The strong influence of education on Trail B performance may be related to poor reading habits among the population studied. Another factor to be considered is the challenge posed by the presence of the letter K in the trail, as this letter is not familiar to Portuguese speakers and had even been abolished from the Brazilian alphabet from 1943 to 1990.
Although there was observed a high compliance to the cognitive evaluation, both age and education influenced the response rates to cognitive tests. Oldest and less educated participants were less prone to perform the cognitive tests, especially the Trail B, and this bias may have contributed to overestimate the median scores in these tests, since these losses presumably would have caused worse results on cognitive evaluation.
The strengths of this study rely on its large adult population from a medium income country and on the high quality assurance of measures. A limitation to this cognitive evaluation is the lack of reasoning tests. In developed countries, the lack of intelligence quotient scores may be not considered a serious limitation given the well-known positive association between education and IQ [21, 22]. This situation could not be generalized to countries such as Brazil, where social inequalities influence the level of education, regardless of intelligence. It is important to consider introducing this evaluation in the ELSA-Brasil follow-up.
Level of schooling among studied participants is higher than that of the Brazilian general population. This probably reflects the social selectivity of civil servants. According to the last national survey in 2010 [26], 11.3 % of Brazilian adults (25+ years-old) had a tertiary education and 49.3 % had less than eight years of schooling (IBGE), as opposed to 52.7 % and 5.8 % of ELSA-Brasil participants, respectively. Although these participants do not represent the Brazilian population, the results of the longitudinal evaluation on cognitive decline, mainly among the young adults and middle-aged participants, may result in significant contributions to better understand, prevent or delay cognitive decline.

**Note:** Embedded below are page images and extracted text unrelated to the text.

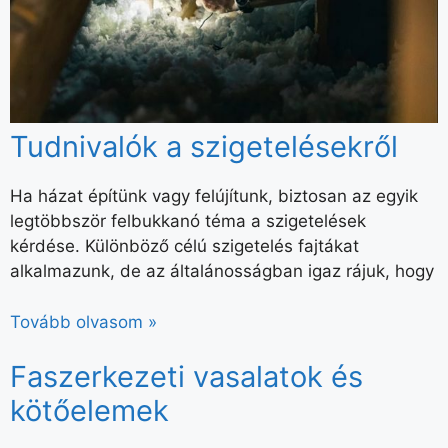
Tudnivalók a szigetelésekről
Ha házat építünk vagy felújítunk, biztosan az egyik
legtöbbször felbukkanó téma a szigetelések
kérdése. Különböző célú szigetelés fajtákat
alkalmazunk, de az általánosságban igaz rájuk, hogy
Tovább olvasom »
Faszerkezeti vasalatok és
kötőelemek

When investigating other social determinants of low cognitive performance in this population, we showed that early exposure to adverse social and nutritional conditions seems to be also detrimental to cognitive performance, independent of educational achievement. A study with 12,997 participants (35–64 years) of ELSA-Brasil revealed lower maternal education increased the chances of poor performance in all cognitive tests, with a dose-response gradient. Low birth-weight was related to poor performance in Trail B and greater trunk length decreased the chances of poor performance in both verbal fluency tests and Trail B [27].
In order to perform cross-sectional analyses, we are using z-scores standardized to give a normal curve to each cognitive test. To control the effect of age and education on scores, the subjects were stratified into the three age groups (34–44–45–64 and 65+ years) and the four levels of education (<8, 8–10, 11–14 and 14+ years of schooling) we used in this study. Lowered global cognitive function is defined as one or more standard deviation below average in each age and education strata [4, 28]. Besides, as our study aims to perform multiple cognitive tests over time, we will be able to investigate the direction and magnitude of the influence of education on aging cognitive decline of this cohort of workers from a developing country.